*Exercise goal*. Every record below is to be retyped exactly, with the pictures left out.

*Material for this task*.
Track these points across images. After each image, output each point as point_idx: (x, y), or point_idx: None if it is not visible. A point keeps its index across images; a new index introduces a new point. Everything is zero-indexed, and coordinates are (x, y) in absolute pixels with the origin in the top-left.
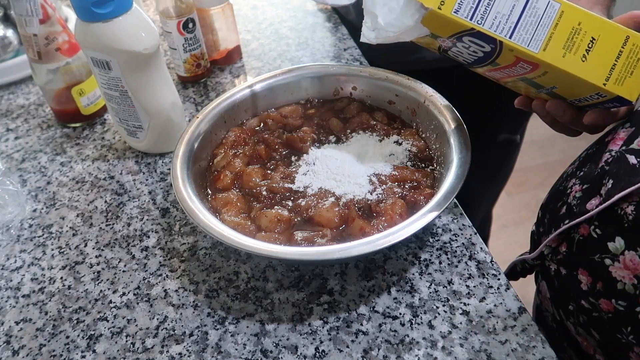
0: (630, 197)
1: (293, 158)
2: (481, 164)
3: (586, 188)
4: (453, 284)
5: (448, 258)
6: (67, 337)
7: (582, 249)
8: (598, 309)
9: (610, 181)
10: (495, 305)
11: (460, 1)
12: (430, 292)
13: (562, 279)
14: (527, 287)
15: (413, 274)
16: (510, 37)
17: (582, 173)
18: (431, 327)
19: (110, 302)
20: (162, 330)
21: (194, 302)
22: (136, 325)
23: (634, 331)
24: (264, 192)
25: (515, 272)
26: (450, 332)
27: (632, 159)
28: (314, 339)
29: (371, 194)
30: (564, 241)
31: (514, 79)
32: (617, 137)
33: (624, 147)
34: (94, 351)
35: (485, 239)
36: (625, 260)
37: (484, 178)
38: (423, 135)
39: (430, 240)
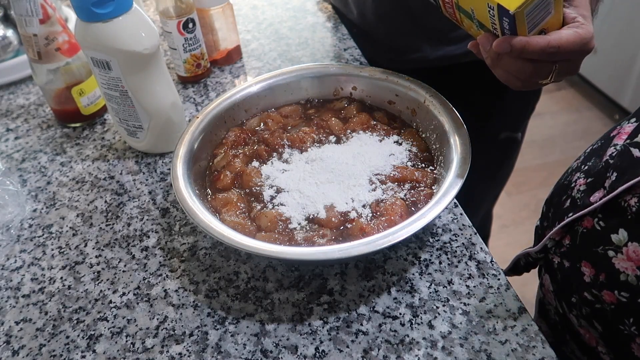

*Result for this exercise*.
Track these points across images. After each image, output each point as point_idx: (x, y), or point_idx: None if it is not visible. A point keeps its index across images; a new index introduces a new point. Everything is zero-indexed, and coordinates are (x, y) in absolute pixels with the origin in the top-left.
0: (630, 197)
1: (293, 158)
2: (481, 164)
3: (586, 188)
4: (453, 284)
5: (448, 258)
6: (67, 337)
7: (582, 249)
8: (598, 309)
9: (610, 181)
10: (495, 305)
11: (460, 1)
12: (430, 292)
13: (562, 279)
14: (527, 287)
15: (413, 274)
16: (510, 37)
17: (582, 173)
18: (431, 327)
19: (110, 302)
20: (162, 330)
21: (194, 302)
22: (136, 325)
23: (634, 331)
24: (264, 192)
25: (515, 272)
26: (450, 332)
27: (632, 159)
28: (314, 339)
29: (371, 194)
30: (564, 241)
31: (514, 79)
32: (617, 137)
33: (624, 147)
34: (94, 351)
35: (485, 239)
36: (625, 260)
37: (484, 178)
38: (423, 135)
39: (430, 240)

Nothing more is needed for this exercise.